Take a deep breath and give yourself a pat on the back for figuring out the problem areas, developing a plan on how to fix it, and having the desire to build it again. It's a pain to do the rework, but I'd bet you'll be happier with the changes you make to your future design. Seems like every time I rework a place, I like the end result better than what was replaced.
Herc Driver Wrote:Take a deep breath and give yourself a pat on the back for figuring out the problem areas, developing a plan on how to fix it, and having the desire to build it again. It's a pain to do the rework, but I'd bet you'll be happier with the changes you make to your future design. Seems like every time I rework a place, I like the end result better than what was replaced.

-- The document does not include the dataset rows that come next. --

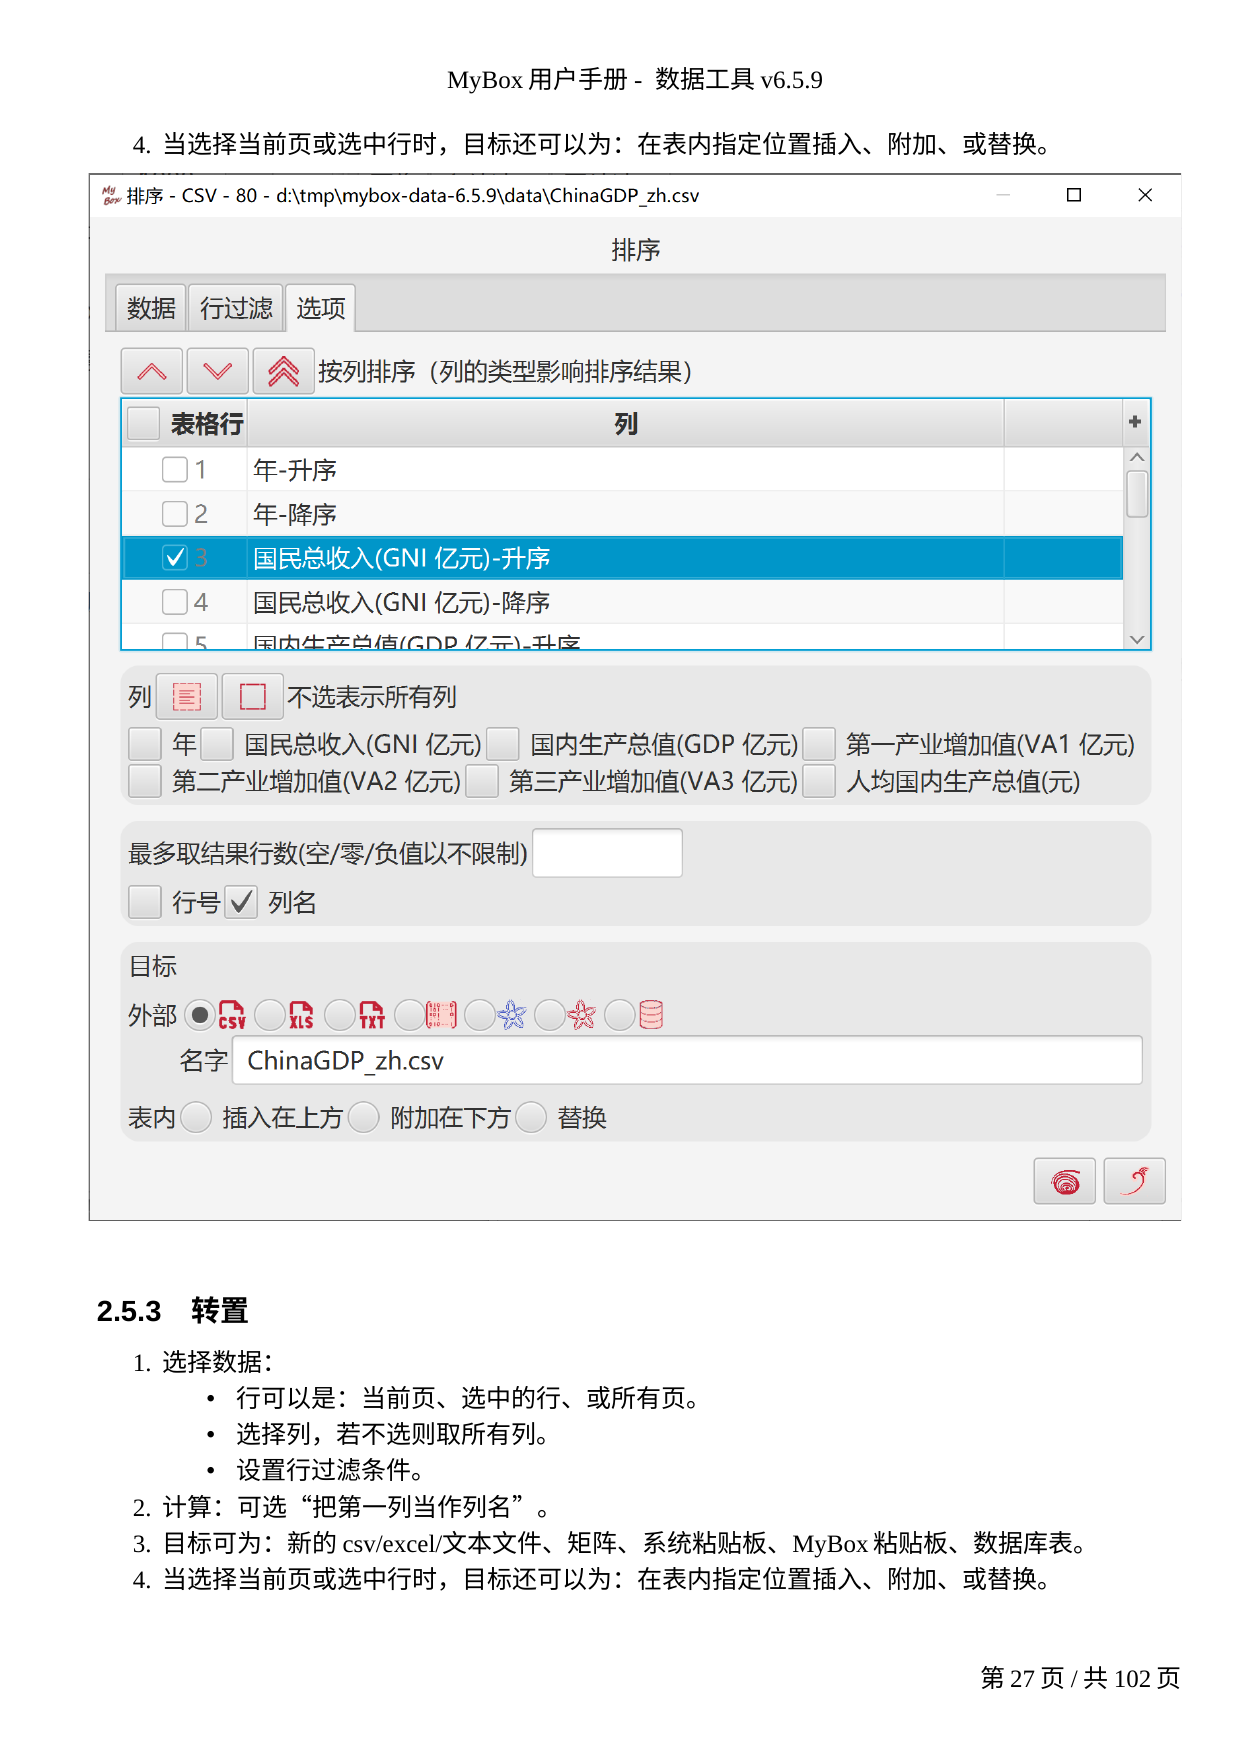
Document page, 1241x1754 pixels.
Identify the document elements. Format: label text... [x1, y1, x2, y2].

subtitle 转置 [88, 1287, 1181, 1329]
list 设置行过滤条件。 [206, 1451, 1181, 1487]
list 目标可为：新的csv/excel/文本文件、矩阵、系统粘贴板、MyBox粘贴板、数据库表。 [133, 1523, 1181, 1559]
list 当选择当前页或选中行时，目标还可以为：在表内指定位置插入、附加、或替换。 [133, 125, 1181, 161]
list 行可以是：当前页、选中的行、或所有页。 [206, 1378, 1181, 1414]
picture [88, 173, 1182, 1221]
list 选择列，若不选则取所有列。 [206, 1414, 1181, 1451]
list 计算：可选“把第一列当作列名”。 [133, 1487, 1181, 1523]
list 选择数据： [133, 1342, 1181, 1378]
list 当选择当前页或选中行时，目标还可以为：在表内指定位置插入、附加、或替换。 [133, 1559, 1181, 1596]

Well thats the thing... I realy don't know how much I wanna redo...

The benchwork is all in place... and I got what feels like a lot of room....

My terminal takes up 2.5ft by 9.8ft. It has a roundhouse, coaling tower, water tower, sanding tower, place for diesel refuling, and will get a small mtc shed. There is a passenger terminal, and rom for a freight house. But thats about it... hey thats all I need, but it's a big location.

Then I got a 2ft by 9.8ft section, and then two smaller 2ft by 2ft sections joining them up so it's a big square...

But I can't figure out anything I like for the other sections that works..... I like elevation changes, because I'm basing this on mountain and water areas (think interior BC in the valley) and I got structures for a small town and a lumber works... but no where to put them on my current layout.

The big problem is that I throught that I could get some crazy transitions and great looking scenery if I built the other three sections of my benchwork lower than the main section... the result is an 8 inch elevation change between the benchwork on the terminal and the rest of the layout....which is freakin huge!